Osservatorio Poetico di Sonia Caporossi | Lorenzo Pataro

*

I rovi tra la neve troveranno un’altra luce
un bastone di pastore a scavare gli anemoni
e le bacche marce nella terra

a furia di urlare il mio nome si scheggia
la tua voce o si affila come la punta di ghiaccio
che pende sottile dalla casa diroccata –

allora tu dammi un altro luogo
in cui inselvatichirmi, una pelle di ghiro
mentre dorme nel rifugio fra le travi del pagliaio

chiamami col verso dei falchi o delle volpi
donami le orme del lupo, gli occhi dei piccoli
che cercano la madre e la sua bocca

feroce quando afferra il nuovo nato dalle zampe
e il sangue che sgorga si fa pietra nel gelo,
ossidiana – rovescio del bianco nel bianco.

*

Lo schianto della ghianda sulla terra
il fuoco nella casa di campagna

le ossa esposte al sole come una reliquia
tu che getti le scapole sfibrate

nel baule antico del pagliaio, un vecchio
cappotto appeso a un chiodo veste
il freddo delle mura – si muove fra le travi

il grido e poi l’ala di qualcosa.

*

Cerchia la parola la parola disarmata
alla fine della strage sulla linea che segna
la frontiera. Autunno-dire, inverno-sentire.
La casa è nuda. Tu fai tana nella soglia.
Si sgola la distanza e si ammanta
la preghiera di fonemi involontari.
Ti mando a brillare sulla neve.
Azzurro bene non visto che perdura.

 

Lorenzo Pataro è nato a Castrovillari nel 1998 e vive a Laino Borgo (CS). È studente di Lettere Moderne presso l’Università degli Studi di Salerno. Bruciare la sete è il suo libro d’esordio (Controluna, 2018). Vari suoi inediti sono stati pubblicati sui principali siti di poesia.
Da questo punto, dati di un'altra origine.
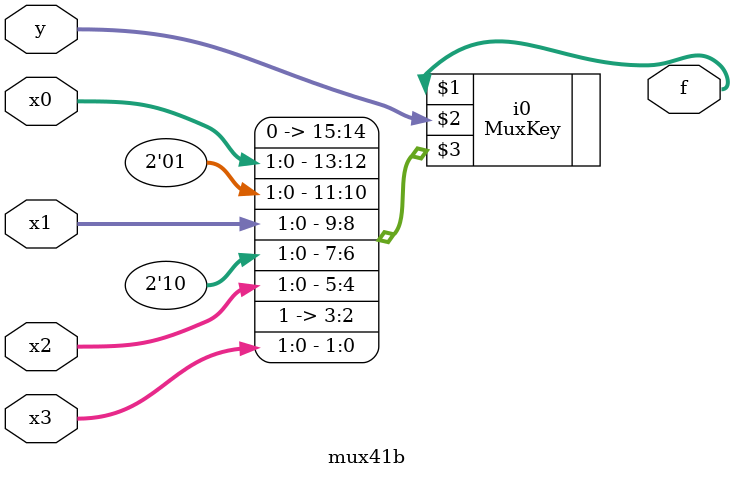
<source format=v>
module mux41b(
	input [1:0] x0,
	input [1:0]	x1,
	input [1:0] x2,
	input [1:0] x3,
	input [1:0] y,
	output [1:0] f
);

	MuxKey #(4, 2, 2) i0(f, y, {
		2'b00, x0,
		2'b01, x1,
		2'b10, x2,
		2'b11, x3
	});

endmodule

</source>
La poesia di Lorenzo Pataro è ricolma di un’atmosfera bucolica, di cura dei dettagli paesaggistici e oggettuali legati alla dimensione rurale che però sottintendono un sentimento tutt’altro che classicistico. La natura qui non è trattata come puro e semplice non-io esterno al soggetto, bensì come sostrato di autoidentificazione primaria in un correlativo oggettivo che protende verso il lettore le falangi tese di una tensione comunicativa di sostanza estetica e che lo avvolge in un alone magico, quasi alla Pavese. Le immagini dolenti si affastellano alla coscienza come luci diafane di un’illuminazione interiore, scrostando la tradizione del naturismo di maniera in direzione di una svecchiatura che si mantiene lirica nonostante e anzi, in virtù dell’epoca post-poetica che stiamo attraversando. Si tratta di una poesia che “cerchia la parola disarmata alla fine della strage”: sul discrimine dubbioso che separa lirismo e sperimentalismo, Pataro sembra tentare un recupero del sentimento puro che si dà alla rappresentazione come la parola, analogicamente, si concede di volta in volta al suo senso più riposto.